After a week of that I’d had enough.  He got home from work (I didn’t know he was working Sunday but how could I when he wasn’t talking to me?) and was napping at his parents’.  I called his mom and got her to wake him up so I could tell him I was coming over to talk.

I met him at his place because there was something of my parents’ my mom had loaned him months ago and she wanted it back.  When we sat down to talk, I asked him what was going on.  He said he didn’t know but he just didn’t feel well.  

For how long? I asked.
About a week and a half, he said.
You let yourself not feel well for over a week? I asked.  You can’t mess around like that when you don’t feel well.  That’s unacceptable.

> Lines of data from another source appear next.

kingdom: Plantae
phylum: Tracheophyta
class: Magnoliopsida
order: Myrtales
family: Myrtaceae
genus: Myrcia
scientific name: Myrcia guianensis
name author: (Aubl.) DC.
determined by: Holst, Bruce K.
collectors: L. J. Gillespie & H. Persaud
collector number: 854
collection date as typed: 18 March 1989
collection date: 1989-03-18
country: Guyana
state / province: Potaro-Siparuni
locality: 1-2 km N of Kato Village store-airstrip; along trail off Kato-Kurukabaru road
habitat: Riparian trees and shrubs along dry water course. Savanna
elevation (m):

He tried to argue that he’d been clean for 79 days—that’s only part of being sober and in recovery, I said—he insisted that I don’t understand it’s really hard.  (Maybe I don’t know firsthand, but I had gone to the informational session required before visiting him in treatment.  And I been going to Nar-Anon meetings for months.)  I said I know how difficult it is and that’s why he needed to do all the other necessary things, to have them in place to support him when it gets hard.  I reminded him of my words in his hospital room.  “If you’re going to lie around feeling bad for over a week and not do anything about it, you’re passively killing yourself.”  Then I asked for a pause in our relationship.

He was quiet for a second, then mumbled something which I asked him to repeat.

I was going to ask for a pause, too, he said dully.  Not one part of me believed that.

I told him I’d never asked for something like this before but I told him I loved him and only wanted good for him.  I begged him to take the time he would spend worrying about how to please me and use it to give himself the time and attention he needed to get better. 

He said O.K. and then asked for some time to be by himself.  I said bye, and he said see ya.  I walked out.

I found out that night from a friend that he’d changed his Facebook status to Single.

Retaliation, I guess, but I don't understand why.  Unless I was the “bad guy” for actually following through on my word.  Or he just figured I gave up on him and he might as well break up with me before I did it first.

I went from his place to his parents’ to return a borrowed container from one of those dinners his mom cooked.  His mom asked if we could still be friends and I said sure—then she wailed, “We’ve done everything to help him!”


I said, “You want to help him?  Set boundaries, go to meetings—don’t enable him!”  (Well, those words fell on deaf ears. More on that in Part II.)